Reproduce the lines of the items from the line containing "Sauerteigbrot herzustellen. Du" up to and including the line containing "3 Bräunungsgrade und", replacing "Sauerteigbrot" with "Roggenbrot" and leaving everything else unchanged.

● EXERCISE DATA:
• • • •

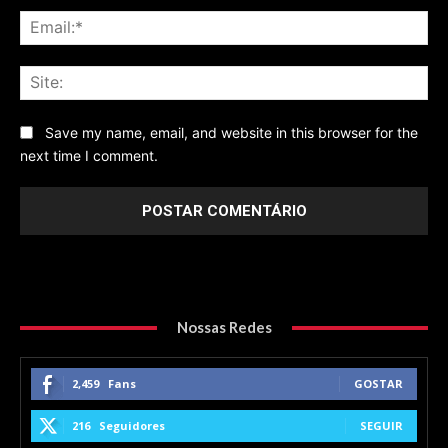
Ema
Sit
Save my name, email, and website in this browser for the
next time I comment.
Nossas Redes
2,459
Fans
GOSTAR
216
Seguidores
SEGUIR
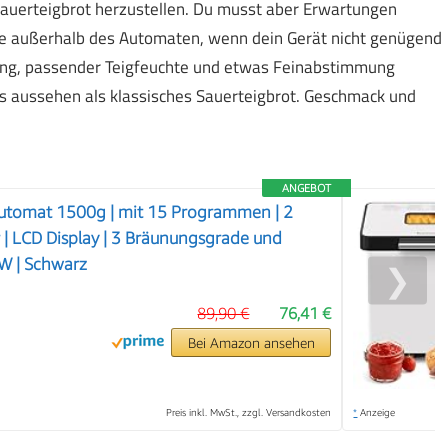
Sauerteigbrot herzustellen. Du musst aber Erwartungen
te außerhalb des Automaten, wenn dein Gerät nicht genügend
hung, passender Teigfeuchte und etwas Feinabstimmung
rs aussehen als klassisches Sauerteigbrot. Geschmack und
ANGEBOT
utomat 1500g | mit 15 Programmen | 2
 | LCD Display | 3 Bräunungsgrade und
W | Schwarz
❯
89,90 €
76,41 €
Bei Amazon ansehen
Preis inkl. MwSt., zzgl. Versandkosten
*
Anzeige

• • • •

● TASK ANSWER:
Roggenbrot herzustellen. Du musst aber Erwartungen
te außerhalb des Automaten, wenn dein Gerät nicht genügend
hung, passender Teigfeuchte und etwas Feinabstimmung
rs aussehen als klassisches Roggenbrot. Geschmack und
ANGEBOT
utomat 1500g | mit 15 Programmen | 2
 | LCD Display | 3 Bräunungsgrade und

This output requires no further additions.